AccueilVélo électriqueLime et les vélos en libre-service : une expérience britannique à suivre de près

Lime et les vélos en libre-service : une expérience britannique à suivre de près

Vélo électrique Lime en libre-service utilisé comme solution de micromobilité urbaine au Royaume-Uni
Un vélo électrique Lime, symbole du modèle britannique de micromobilité sans subventions publiques.

À partir du 1er avril 2026, Lime va prendre en charge le service public de vélos et trottinettes partagés dans une grande région du Royaume-Uni (au cœur de l’Angleterre), une première qui pourrait faire réfléchir les villes françaises. Un modèle où un opérateur privé gère un réseau sans coût direct pour les contribuables.

Dans le contexte britannique, ce choix signifie qu’un opérateur comme Lime devient responsable de la gestion quotidienne des vélos et scooters électriques, tout en collaborant avec les autorités locales pour étendre la zone de service. Dans cette configuration, l’accent est mis sur une micromobilité intégrée et accessible, sans financement public direct pour l’exploitation — une perspective encore rare ailleurs en Europe.

En France, un paysage déjà mature mais très différent

En France, la mobilité partagée a connu plusieurs décennies d’évolution avec des systèmes bien implantés dans plusieurs grandes villes. À Paris, par exemple, le service Vélib’ Métropole, qui compte plus de 16 000 vélos et plus de 1 400 stations, est l’un des plus grands réseaux de vélo en libre-service au monde et fonctionne via une concession confiée à un opérateur externe.

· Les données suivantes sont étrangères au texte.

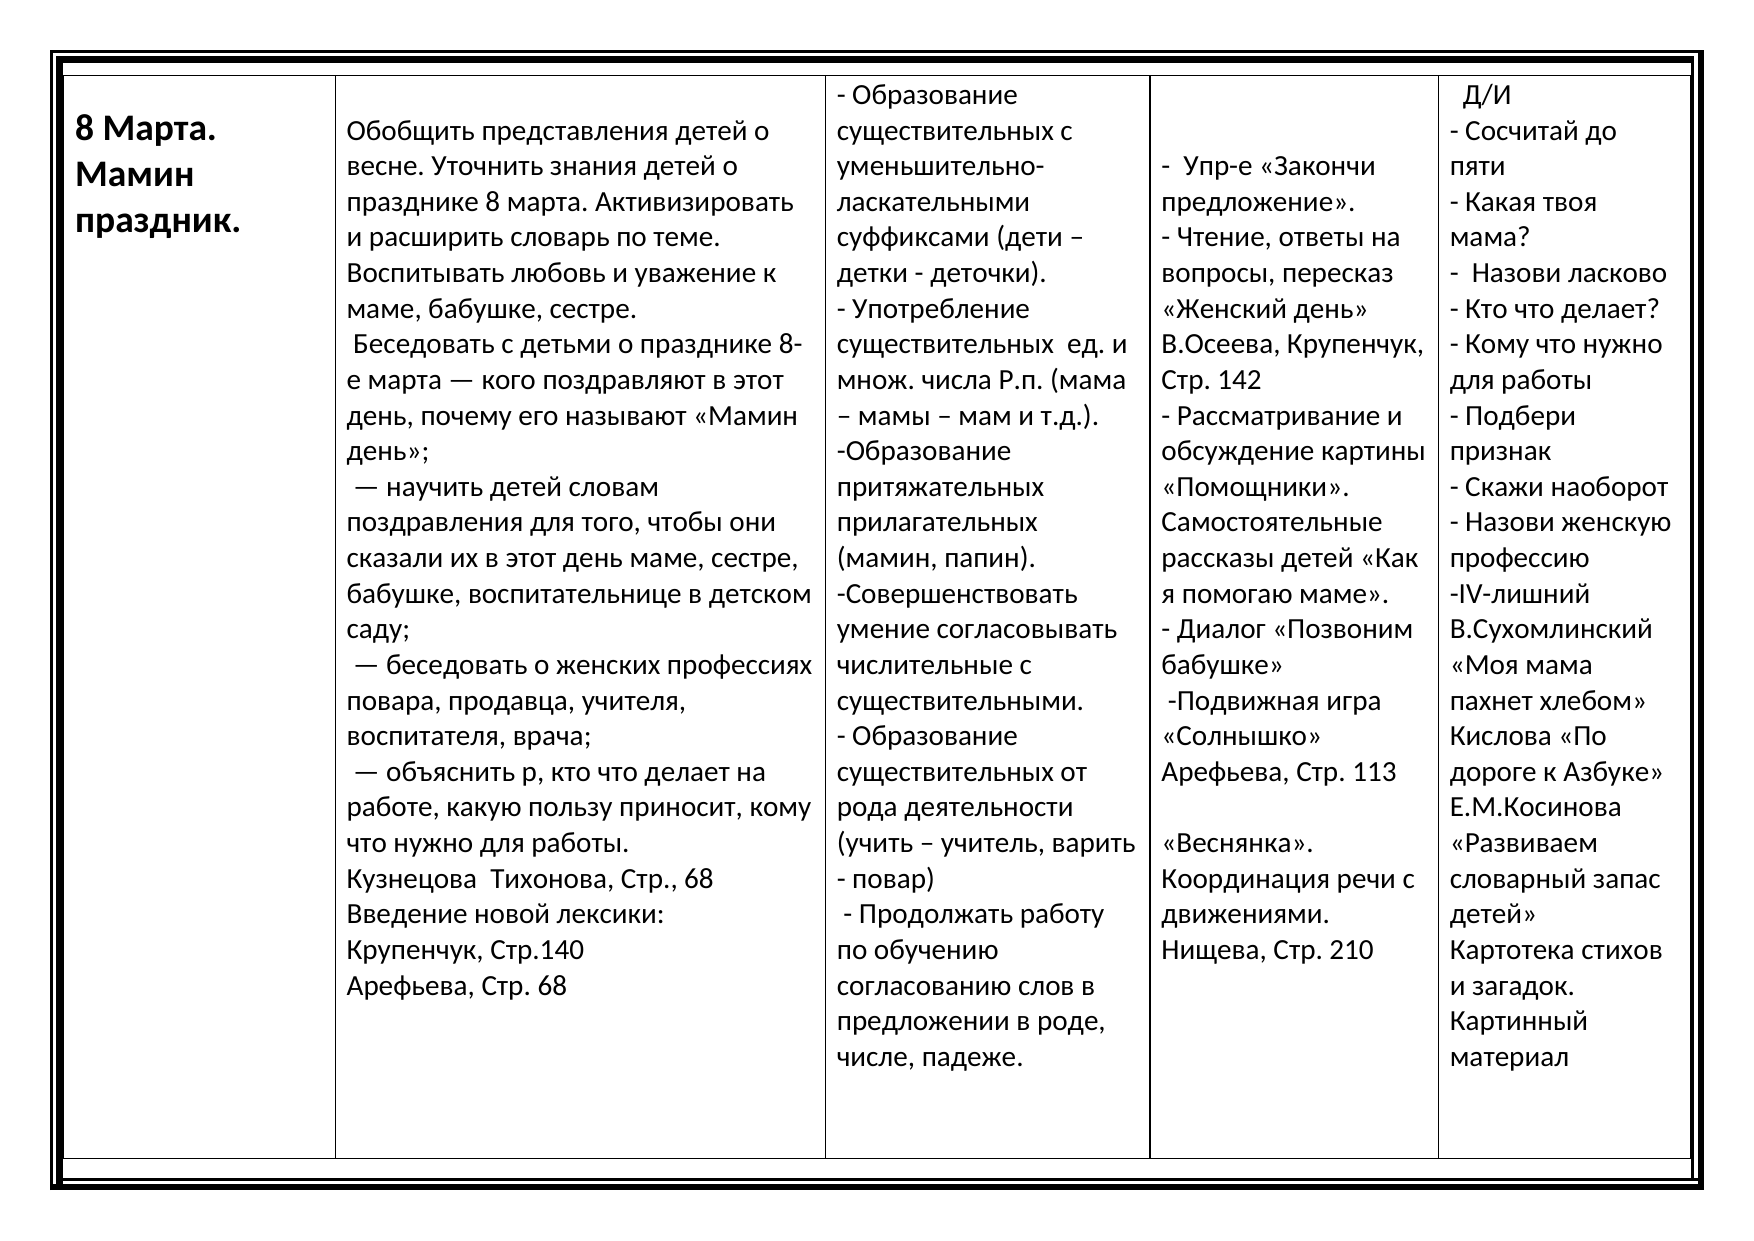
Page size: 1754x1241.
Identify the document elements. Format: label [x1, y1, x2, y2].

table_cell [336, 76, 825, 1158]
table_cell [1151, 76, 1438, 1158]
table_cell [826, 76, 1149, 1158]
table_cell [1439, 76, 1690, 1158]
table_cell [64, 76, 335, 1158]
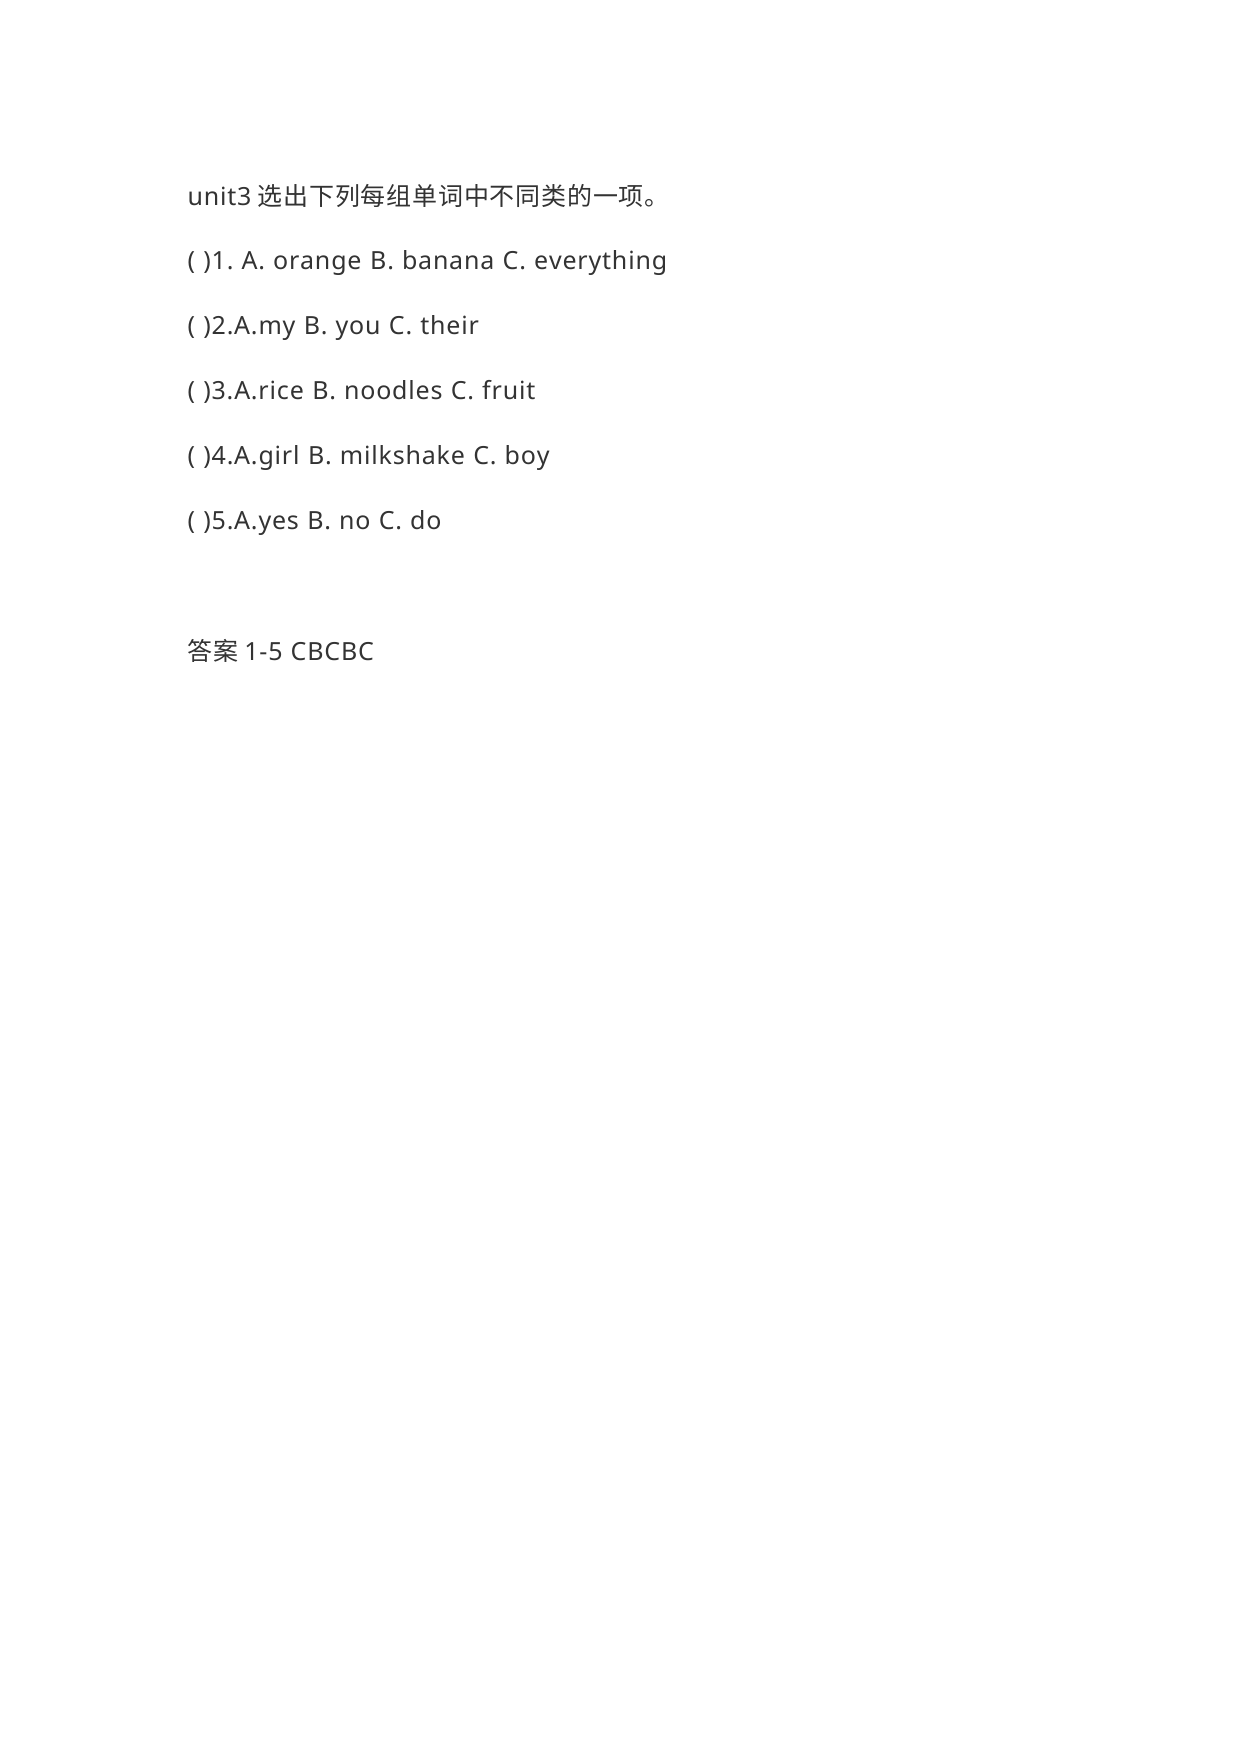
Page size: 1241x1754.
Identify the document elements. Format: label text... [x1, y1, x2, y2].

À Lyon, Vélo’v offre depuis 2005 une flotte d’environ 4 000 vélos répartis sur plus de 300 stations, combinant abonnement et bornes fixes pour faciliter les trajets urbains. D’autres systèmes comme Vélopop’ à Avignon ou VéliVert’ à Saint-Étienne poursuivent des objectifs similaires à plus petite échelle.

Contrairement à l’exemple britannique, ces réseaux français ont souvent été construits autour de délégations de service public classiques, avec des responsabilités partagées entre collectivités et opérateurs privés ou semi-publics. Certains services, comme ceux opérés par Nextbike à Strasbourg ou à Mulhouse, montrent aussi l’arrivée de nouveaux acteurs internationaux qui modernisent les offres locales avec des vélos électriques. Cette diversité reflète une approche française de la micromobilité où l’intégration aux transports en commun, la planification urbaine et les subventions locales jouent un rôle clé.

Le modèle britannique mis en œuvre avec Lime — dont la gestion s’appuie essentiellement sur des recettes d’usagers plutôt que sur des apports publics — pourrait inspirer certains choix en France, surtout dans des métropoles cherchant à optimiser leur budget mobilité tout en diversifiant les modes de transport disponibles.